# Power Units Consumed by Desktop PC



## sandynator (May 29, 2013)

Hi Guys I wanted to know the approximate power consumed by an healthy desktop PC. 
For almost last 1yr my electricity bills have increased a lot & I feel a faulty PSU may be the cause as well. My pc is running for almost 11-12 hrs daily. My PC will complete 6 yrs on 1st july.

Following is Config..
Intel C2D E4300 1.8 ghz
Intel 946 GZIS Board
I Ball I tower cabinet with stock PSU
2gb ram, 160 GB HDD, DVD writer,1 TB external drive.

Thanks in Advance


----------



## whitestar_999 (May 29, 2013)

your PC is not the problem.in fact unless you are running a PC with 25000+ graphics card & gaming for 11-12 hours per day you don't even have to look at the power consumption of PC.you would save more by turning off AC for 1-2 hours.


----------



## ankush28 (May 29, 2013)

sandynator said:


> Hi Guys I wanted to know the approximate power consumed by an healthy desktop PC.
> For almost last 1yr my electricity bills have increased a lot & I feel a faulty PSU may be the cause as well. My pc is running for almost 11-12 hrs daily. My PC will complete 6 yrs on 1st july.
> 
> Following is Config..
> ...



your rig is not much power hungry...
Did you noticed that in last 1-2 year the cost per unit(killowatt) is increased, so obviously elctricity bill will increase...
change yoy psu with any 80+ watt.
the iball one which you are using is enough but just a piece of crap, as it is older may be it is the main reason behind your more elecricity bill, If yes replace it with any corsair 80+ psu.


----------



## sandynator (May 29, 2013)

No additional appliance added since last year, usage is similar. Not a single game on my Pc usage is basic for Downloading, surfing, youtube video streaming & ms office. Off late lots of heat is generated from PC. 

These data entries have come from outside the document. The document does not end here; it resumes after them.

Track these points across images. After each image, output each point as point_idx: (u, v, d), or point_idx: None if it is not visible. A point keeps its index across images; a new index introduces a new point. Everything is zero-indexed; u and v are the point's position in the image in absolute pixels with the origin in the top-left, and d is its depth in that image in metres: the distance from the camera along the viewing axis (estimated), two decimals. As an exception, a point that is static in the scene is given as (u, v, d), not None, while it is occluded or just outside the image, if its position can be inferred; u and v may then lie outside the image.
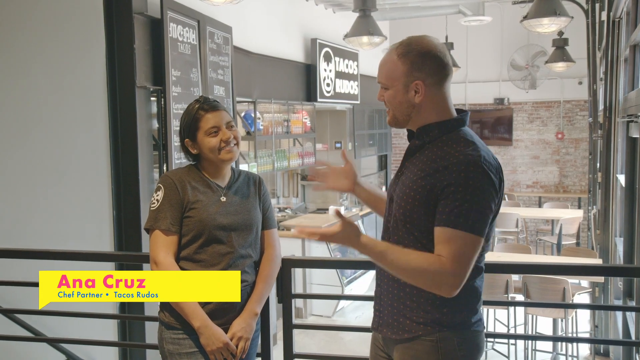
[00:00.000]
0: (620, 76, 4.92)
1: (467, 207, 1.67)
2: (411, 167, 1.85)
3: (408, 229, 1.80)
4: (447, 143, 1.78)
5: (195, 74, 4.39)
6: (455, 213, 1.67)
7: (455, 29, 9.65)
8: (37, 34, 3.87)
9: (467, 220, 1.67)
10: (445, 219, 1.69)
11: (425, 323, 1.80)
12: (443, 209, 1.69)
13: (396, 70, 1.80)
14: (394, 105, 1.84)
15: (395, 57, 1.80)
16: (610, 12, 5.24)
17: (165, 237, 2.16)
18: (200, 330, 2.12)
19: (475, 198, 1.67)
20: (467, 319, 1.82)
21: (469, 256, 1.69)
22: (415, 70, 1.78)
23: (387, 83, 1.83)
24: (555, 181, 10.84)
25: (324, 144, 8.50)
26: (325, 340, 5.79)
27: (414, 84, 1.78)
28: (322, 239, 1.80)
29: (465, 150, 1.73)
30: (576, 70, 9.64)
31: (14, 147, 3.94)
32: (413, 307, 1.82)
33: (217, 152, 2.20)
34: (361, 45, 6.46)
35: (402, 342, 1.85)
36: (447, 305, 1.79)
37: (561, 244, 7.75)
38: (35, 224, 3.92)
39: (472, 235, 1.68)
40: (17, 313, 3.54)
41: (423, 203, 1.74)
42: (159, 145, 4.12)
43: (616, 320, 4.69)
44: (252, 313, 2.25)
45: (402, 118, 1.86)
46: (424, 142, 1.84)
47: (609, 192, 5.44)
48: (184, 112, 2.26)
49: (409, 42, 1.81)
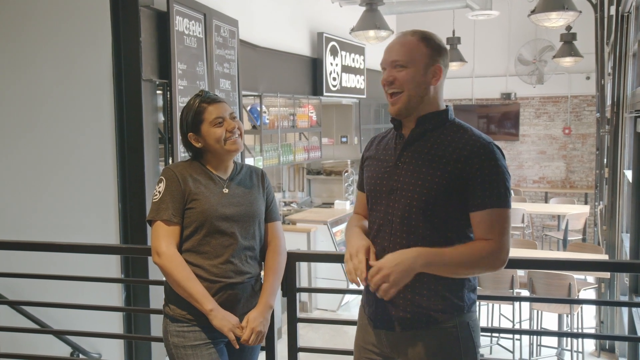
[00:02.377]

*Just please confirm again if the PSU is faulty then is it possible for it draw/consume more power than required??* 

If PSU not the culprit then should get my R Energy meter checked thoroughly & then port to Tata power. Just had calculated last bill & I can save 600-700 per month by shifting to Tata Power.

Thanks

EDIT : Yes planning to uprade as well.


----------



## ankush28 (May 29, 2013)

80 Plus - Wikipedia, the free encyclopedia
this will help how branded psu are better then desi iball. I am sure your psu is culprit as it is 6 year old now.


----------



## Ricky (May 29, 2013)

You have not mentioned what kind of Monitor you are using ?


----------



## sandynator (May 29, 2013)

ankush28 said:


> your rig is not much power hungry...
> Did you noticed that in last 1-2 year the cost per unit(killowatt) is increased, so obviously elctricity bill will increase...
> change yoy psu with any 80+ watt.
> the iball one which you are using is enough but just a piece of crap, as it is older may be it is the main reason behind your more electricity bill, If yes replace it with any corsair 80+ psu.



The cost per units have increased but increase in bill amount is huge so first wanted to find out the exact cause of it before porting to TATA.
So you mean to say an old or faulty PSU could be also a reason for more consumption?



Ricky said:


> You have not mentioned what kind of Monitor you are using ?



Its *LG Flatron L194WT-BF*


----------